Reproduce the stretch from the start of these lines through the line containing "PERFORMANCE AND SECURITY", substituting "THE HOST" for "GOOGLE" and leaving everything else unchanged.
[Raw data — start]
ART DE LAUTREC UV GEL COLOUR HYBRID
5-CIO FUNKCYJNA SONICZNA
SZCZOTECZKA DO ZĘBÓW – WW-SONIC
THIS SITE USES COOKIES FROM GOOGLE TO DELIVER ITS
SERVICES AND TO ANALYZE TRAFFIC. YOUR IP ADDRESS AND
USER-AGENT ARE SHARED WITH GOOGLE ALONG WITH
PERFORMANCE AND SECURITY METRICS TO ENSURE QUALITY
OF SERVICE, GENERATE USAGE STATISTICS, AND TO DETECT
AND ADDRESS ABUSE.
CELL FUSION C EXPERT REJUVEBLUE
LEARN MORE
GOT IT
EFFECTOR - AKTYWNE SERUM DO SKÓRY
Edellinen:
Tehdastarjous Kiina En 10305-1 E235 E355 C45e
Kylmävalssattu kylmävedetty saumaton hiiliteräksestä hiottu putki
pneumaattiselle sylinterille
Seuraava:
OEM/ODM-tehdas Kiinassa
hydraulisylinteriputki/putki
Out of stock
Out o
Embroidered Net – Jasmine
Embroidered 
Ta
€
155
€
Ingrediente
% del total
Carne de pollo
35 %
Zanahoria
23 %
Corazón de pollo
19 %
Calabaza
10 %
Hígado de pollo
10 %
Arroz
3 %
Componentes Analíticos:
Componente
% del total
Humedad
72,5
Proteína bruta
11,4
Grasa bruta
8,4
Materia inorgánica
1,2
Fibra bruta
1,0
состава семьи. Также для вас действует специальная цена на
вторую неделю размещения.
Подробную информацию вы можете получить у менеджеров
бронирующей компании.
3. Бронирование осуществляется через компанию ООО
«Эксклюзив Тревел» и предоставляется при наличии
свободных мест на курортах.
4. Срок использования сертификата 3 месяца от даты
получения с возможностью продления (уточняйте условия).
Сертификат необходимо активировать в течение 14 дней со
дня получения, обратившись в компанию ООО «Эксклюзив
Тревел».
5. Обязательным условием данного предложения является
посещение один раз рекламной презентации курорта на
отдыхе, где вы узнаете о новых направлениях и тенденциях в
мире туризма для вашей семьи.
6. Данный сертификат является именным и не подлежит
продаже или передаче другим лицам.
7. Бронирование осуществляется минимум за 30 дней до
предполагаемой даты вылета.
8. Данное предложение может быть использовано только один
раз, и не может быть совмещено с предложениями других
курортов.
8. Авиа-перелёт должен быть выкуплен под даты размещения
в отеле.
[Raw data — finish]
▶ _Solution to this problem_
ART DE LAUTREC UV GEL COLOUR HYBRID
5-CIO FUNKCYJNA SONICZNA
SZCZOTECZKA DO ZĘBÓW – WW-SONIC
THIS SITE USES COOKIES FROM THE HOST TO DELIVER ITS
SERVICES AND TO ANALYZE TRAFFIC. YOUR IP ADDRESS AND
USER-AGENT ARE SHARED WITH THE HOST ALONG WITH
PERFORMANCE AND SECURITY METRICS TO ENSURE QUALITY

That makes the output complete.